In a recent crackdown led by Europol and Interpol, rampant cases of food and beverage fraud have been uncovered across several EU markets. Fake honey made with corn syrup and sugar alterations accounted for a significant volume of confiscated goods.
OPSON 2020 conducted 495 checks on honey products, 7 percent of which were found to be non-compliant. The authorities mainly checked the analytical detection of sugar syrup and corn syrup.
As a result, more than 51,000 kg of fraudulently treated honey were seized.
“Honey is one of the most altered products that are very difficult to trace,” commented Ksenija Simovic, communications manager at Copa-Cogeca, a European association of farmers and agri-cooperatives.
Dedicated food safety authorities performed checks on the internal markets, including livestock direct sales, collection and processing of bee products, wholesale trades, distributors, deposits, street markets, retail trades and productions of ready-to-eat foods.

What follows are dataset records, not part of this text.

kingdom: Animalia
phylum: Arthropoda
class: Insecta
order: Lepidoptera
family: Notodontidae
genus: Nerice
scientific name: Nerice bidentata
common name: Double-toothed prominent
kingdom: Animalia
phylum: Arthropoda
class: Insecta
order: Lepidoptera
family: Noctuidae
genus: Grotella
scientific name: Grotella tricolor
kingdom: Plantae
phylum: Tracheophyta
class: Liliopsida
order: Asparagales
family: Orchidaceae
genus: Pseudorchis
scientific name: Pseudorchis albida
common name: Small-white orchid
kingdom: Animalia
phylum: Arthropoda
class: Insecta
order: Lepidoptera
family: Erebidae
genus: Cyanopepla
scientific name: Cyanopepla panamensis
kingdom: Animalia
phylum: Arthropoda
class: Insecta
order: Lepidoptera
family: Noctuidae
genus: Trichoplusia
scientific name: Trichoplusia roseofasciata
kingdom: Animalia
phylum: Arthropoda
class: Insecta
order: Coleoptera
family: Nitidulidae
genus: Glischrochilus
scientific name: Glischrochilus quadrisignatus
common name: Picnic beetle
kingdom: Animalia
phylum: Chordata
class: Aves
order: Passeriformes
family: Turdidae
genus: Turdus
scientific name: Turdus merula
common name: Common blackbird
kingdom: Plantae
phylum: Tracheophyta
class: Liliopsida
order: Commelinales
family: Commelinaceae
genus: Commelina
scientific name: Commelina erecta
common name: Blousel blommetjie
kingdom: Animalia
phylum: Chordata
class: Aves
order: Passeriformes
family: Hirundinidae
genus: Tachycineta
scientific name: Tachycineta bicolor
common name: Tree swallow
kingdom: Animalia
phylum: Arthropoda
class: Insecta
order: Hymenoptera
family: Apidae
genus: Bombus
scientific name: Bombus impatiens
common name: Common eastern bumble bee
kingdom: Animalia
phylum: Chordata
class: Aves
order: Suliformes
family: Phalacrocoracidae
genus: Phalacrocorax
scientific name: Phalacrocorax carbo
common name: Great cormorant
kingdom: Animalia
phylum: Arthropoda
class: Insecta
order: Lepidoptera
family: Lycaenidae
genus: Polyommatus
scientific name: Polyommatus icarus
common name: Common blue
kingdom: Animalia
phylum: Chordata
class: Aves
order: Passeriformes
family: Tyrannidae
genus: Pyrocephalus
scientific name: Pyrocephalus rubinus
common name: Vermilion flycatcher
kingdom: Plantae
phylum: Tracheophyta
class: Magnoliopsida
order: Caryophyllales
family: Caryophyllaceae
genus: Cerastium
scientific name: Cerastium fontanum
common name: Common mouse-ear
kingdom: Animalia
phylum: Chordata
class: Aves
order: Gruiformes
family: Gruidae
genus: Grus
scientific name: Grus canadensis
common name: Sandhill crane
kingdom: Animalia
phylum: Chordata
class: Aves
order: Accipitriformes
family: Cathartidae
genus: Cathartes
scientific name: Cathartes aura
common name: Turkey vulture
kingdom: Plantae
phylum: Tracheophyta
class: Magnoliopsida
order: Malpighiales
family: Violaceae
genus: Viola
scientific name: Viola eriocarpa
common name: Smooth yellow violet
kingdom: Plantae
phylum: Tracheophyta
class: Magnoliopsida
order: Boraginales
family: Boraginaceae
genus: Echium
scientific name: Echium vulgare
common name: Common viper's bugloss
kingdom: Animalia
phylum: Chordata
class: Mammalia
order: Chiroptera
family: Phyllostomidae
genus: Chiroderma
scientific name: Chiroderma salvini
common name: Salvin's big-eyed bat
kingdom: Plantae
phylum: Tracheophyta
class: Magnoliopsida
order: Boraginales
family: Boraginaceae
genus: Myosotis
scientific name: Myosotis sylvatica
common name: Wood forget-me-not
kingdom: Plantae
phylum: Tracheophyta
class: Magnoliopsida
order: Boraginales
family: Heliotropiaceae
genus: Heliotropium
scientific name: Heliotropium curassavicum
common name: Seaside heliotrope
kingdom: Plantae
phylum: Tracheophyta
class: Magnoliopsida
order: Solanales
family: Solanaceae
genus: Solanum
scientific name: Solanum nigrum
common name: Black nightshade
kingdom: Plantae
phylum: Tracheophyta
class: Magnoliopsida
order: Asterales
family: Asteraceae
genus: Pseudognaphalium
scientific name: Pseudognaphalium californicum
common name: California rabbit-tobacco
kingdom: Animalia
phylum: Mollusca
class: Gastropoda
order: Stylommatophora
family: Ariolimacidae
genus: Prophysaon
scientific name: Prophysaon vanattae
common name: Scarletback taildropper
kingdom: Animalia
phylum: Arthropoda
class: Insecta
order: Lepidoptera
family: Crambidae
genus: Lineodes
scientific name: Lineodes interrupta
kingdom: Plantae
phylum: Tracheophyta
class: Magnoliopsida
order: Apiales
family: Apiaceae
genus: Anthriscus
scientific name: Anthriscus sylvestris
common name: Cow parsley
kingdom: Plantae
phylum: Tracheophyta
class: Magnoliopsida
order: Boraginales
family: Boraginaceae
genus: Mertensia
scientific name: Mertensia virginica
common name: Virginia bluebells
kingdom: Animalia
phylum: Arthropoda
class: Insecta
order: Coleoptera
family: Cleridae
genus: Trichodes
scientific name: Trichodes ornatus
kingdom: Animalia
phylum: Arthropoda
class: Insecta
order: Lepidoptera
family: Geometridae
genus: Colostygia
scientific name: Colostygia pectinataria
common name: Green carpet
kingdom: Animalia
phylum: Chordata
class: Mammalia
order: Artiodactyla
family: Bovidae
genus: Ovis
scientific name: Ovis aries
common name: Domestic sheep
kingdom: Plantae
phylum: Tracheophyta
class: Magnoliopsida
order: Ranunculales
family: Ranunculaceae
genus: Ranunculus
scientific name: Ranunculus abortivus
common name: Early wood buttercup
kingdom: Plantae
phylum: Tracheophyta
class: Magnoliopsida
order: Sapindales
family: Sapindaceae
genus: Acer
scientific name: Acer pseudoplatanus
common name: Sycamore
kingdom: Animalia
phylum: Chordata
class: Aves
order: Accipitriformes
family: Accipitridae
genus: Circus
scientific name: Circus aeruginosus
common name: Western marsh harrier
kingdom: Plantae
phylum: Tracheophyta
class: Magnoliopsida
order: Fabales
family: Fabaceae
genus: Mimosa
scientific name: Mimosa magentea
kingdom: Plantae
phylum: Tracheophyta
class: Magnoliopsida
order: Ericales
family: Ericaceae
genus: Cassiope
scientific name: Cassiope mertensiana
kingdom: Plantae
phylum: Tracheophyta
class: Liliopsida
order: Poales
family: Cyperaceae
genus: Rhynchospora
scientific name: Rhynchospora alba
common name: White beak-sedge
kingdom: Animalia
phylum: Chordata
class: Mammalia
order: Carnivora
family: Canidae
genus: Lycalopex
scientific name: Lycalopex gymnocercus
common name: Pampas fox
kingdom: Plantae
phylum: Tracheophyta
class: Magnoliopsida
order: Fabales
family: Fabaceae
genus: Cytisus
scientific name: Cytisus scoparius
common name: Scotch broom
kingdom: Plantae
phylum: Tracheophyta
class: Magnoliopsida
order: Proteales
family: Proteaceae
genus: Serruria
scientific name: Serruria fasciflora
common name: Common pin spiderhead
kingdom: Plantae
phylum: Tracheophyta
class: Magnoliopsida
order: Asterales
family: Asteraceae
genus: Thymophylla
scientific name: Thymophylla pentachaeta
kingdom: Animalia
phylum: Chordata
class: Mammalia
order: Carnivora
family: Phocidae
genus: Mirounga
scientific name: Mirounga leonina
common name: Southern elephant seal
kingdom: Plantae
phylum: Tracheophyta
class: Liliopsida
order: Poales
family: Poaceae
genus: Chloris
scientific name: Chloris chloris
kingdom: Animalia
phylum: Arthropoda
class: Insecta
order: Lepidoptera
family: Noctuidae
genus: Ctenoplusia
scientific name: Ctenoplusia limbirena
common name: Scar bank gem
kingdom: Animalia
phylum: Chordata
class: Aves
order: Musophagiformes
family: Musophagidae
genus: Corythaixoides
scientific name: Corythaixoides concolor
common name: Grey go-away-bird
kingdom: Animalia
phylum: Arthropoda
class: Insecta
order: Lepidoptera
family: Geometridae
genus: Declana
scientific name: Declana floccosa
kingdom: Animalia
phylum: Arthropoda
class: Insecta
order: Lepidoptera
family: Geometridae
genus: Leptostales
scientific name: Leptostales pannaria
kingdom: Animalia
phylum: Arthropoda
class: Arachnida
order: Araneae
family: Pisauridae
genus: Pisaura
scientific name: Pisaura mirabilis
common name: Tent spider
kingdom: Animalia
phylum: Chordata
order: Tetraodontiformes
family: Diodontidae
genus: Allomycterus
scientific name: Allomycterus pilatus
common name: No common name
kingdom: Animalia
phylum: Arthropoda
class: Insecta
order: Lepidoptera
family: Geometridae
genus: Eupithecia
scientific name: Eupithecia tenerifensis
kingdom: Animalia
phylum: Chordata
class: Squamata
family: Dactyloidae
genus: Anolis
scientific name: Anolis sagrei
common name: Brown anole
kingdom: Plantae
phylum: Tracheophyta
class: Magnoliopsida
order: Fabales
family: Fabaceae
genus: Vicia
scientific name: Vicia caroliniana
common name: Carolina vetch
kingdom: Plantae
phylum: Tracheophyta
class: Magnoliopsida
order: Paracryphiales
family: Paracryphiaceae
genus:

Targeted action was implemented on honey sourced from Austria, Belgium, Bulgaria, Cyprus, Czech Republic, France, Germany, Greece, Italy, Liechtenstein, Lithuania, Portugal, Serbia, Spain, Switzerland, Scotland and the US.
Fake honey has been in circulation since the 1970’s when high-fructose corn syrup became widely available. To increase volumes and illegal profits, criminals add much cheaper corn syrup and sugarcane to genuine honey.
This activity affects the market, which becomes inundated with counterfeits that are priced much lower than the genuine product. Consequently, beekeepers are forced to gradually lower the prices of genuine products.
This can endanger their activities, leading them to decrease production as well as the bee populations that they maintain.